• What you are asked to do:
An acceptable answer contains each line of the material, unchanged.

• Information given:
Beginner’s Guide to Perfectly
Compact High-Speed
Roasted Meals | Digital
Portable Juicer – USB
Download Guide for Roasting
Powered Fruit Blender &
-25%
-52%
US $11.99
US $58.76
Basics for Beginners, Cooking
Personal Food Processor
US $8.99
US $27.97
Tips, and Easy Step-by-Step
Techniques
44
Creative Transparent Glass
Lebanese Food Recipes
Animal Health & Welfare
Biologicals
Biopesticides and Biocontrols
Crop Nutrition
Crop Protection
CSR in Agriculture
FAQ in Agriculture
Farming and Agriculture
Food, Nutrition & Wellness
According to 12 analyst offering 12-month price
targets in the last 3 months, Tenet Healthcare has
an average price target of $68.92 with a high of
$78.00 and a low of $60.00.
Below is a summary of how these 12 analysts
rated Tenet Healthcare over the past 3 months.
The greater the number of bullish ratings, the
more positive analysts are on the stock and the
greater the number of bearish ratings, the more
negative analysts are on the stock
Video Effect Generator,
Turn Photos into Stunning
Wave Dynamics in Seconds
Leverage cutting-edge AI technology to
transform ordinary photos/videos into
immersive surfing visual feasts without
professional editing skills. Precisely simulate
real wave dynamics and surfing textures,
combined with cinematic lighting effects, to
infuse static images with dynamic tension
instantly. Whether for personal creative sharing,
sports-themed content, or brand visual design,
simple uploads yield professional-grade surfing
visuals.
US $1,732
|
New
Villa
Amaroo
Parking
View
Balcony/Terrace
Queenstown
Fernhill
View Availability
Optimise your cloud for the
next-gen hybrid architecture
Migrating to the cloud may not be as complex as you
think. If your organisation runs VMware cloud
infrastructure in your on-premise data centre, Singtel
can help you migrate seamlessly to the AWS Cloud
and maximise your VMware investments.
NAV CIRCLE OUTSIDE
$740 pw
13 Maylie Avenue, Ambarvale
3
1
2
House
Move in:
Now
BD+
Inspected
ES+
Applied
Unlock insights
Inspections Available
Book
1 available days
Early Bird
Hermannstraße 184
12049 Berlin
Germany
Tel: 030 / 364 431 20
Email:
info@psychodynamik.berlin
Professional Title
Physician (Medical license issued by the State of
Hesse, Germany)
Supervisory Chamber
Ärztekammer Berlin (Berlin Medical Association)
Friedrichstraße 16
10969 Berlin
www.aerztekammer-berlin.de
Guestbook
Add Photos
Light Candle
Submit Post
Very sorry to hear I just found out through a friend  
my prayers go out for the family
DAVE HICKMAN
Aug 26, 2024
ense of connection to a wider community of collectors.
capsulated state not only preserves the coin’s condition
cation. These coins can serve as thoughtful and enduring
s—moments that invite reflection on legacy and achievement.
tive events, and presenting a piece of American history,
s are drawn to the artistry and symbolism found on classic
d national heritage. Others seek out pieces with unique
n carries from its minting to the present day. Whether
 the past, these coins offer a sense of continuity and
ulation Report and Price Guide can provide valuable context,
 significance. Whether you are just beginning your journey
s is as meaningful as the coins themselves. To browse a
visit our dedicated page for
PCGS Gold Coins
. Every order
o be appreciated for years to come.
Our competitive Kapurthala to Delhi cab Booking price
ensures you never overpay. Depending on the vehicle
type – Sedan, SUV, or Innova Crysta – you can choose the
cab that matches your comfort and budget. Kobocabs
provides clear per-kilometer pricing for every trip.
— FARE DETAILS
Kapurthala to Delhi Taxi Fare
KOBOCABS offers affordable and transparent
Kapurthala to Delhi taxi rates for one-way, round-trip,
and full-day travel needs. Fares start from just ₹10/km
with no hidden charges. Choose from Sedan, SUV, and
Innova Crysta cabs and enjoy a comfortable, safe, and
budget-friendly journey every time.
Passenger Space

• Answer box:
Beginner’s Guide to Perfectly
Compact High-Speed
Roasted Meals | Digital
Portable Juicer – USB
Download Guide for Roasting
Powered Fruit Blender &
-25%
-52%
US $11.99
US $58.76
Basics for Beginners, Cooking
Personal Food Processor
US $8.99
US $27.97
Tips, and Easy Step-by-Step
Techniques
44
Creative Transparent Glass
Lebanese Food Recipes
Animal Health & Welfare
Biologicals
Biopesticides and Biocontrols
Crop Nutrition
Crop Protection
CSR in Agriculture
FAQ in Agriculture
Farming and Agriculture
Food, Nutrition & Wellness
According to 12 analyst offering 12-month price
targets in the last 3 months, Tenet Healthcare has
an average price target of $68.92 with a high of
$78.00 and a low of $60.00.
Below is a summary of how these 12 analysts
rated Tenet Healthcare over the past 3 months.
The greater the number of bullish ratings, the
more positive analysts are on the stock and the
greater the number of bearish ratings, the more
negative analysts are on the stock
Video Effect Generator,
Turn Photos into Stunning
Wave Dynamics in Seconds
Leverage cutting-edge AI technology to
transform ordinary photos/videos into
immersive surfing visual feasts without
professional editing skills. Precisely simulate
real wave dynamics and surfing textures,
combined with cinematic lighting effects, to
infuse static images with dynamic tension
instantly. Whether for personal creative sharing,
sports-themed content, or brand visual design,
simple uploads yield professional-grade surfing
visuals.
US $1,732
|
New
Villa
Amaroo
Parking
View
Balcony/Terrace
Queenstown
Fernhill
View Availability
Optimise your cloud for the
next-gen hybrid architecture
Migrating to the cloud may not be as complex as you
think. If your organisation runs VMware cloud
infrastructure in your on-premise data centre, Singtel
can help you migrate seamlessly to the AWS Cloud
and maximise your VMware investments.
NAV CIRCLE OUTSIDE
$740 pw
13 Maylie Avenue, Ambarvale
3
1
2
House
Move in:
Now
BD+
Inspected
ES+
Applied
Unlock insights
Inspections Available
Book
1 available days
Early Bird
Hermannstraße 184
12049 Berlin
Germany
Tel: 030 / 364 431 20
Email:
info@psychodynamik.berlin
Professional Title
Physician (Medical license issued by the State of
Hesse, Germany)
Supervisory Chamber
Ärztekammer Berlin (Berlin Medical Association)
Friedrichstraße 16
10969 Berlin
www.aerztekammer-berlin.de
Guestbook
Add Photos
Light Candle
Submit Post
Very sorry to hear I just found out through a friend  
my prayers go out for the family
DAVE HICKMAN
Aug 26, 2024
ense of connection to a wider community of collectors.
capsulated state not only preserves the coin’s condition
cation. These coins can serve as thoughtful and enduring
s—moments that invite reflection on legacy and achievement.
tive events, and presenting a piece of American history,
s are drawn to the artistry and symbolism found on classic
d national heritage. Others seek out pieces with unique
n carries from its minting to the present day. Whether
 the past, these coins offer a sense of continuity and
ulation Report and Price Guide can provide valuable context,
 significance. Whether you are just beginning your journey
s is as meaningful as the coins themselves. To browse a
visit our dedicated page for
PCGS Gold Coins
. Every order
o be appreciated for years to come.
Our competitive Kapurthala to Delhi cab Booking price
ensures you never overpay. Depending on the vehicle
type – Sedan, SUV, or Innova Crysta – you can choose the
cab that matches your comfort and budget. Kobocabs
provides clear per-kilometer pricing for every trip.
— FARE DETAILS
Kapurthala to Delhi Taxi Fare
KOBOCABS offers affordable and transparent
Kapurthala to Delhi taxi rates for one-way, round-trip,
and full-day travel needs. Fares start from just ₹10/km
with no hidden charges. Choose from Sedan, SUV, and
Innova Crysta cabs and enjoy a comfortable, safe, and
budget-friendly journey every time.
Passenger Space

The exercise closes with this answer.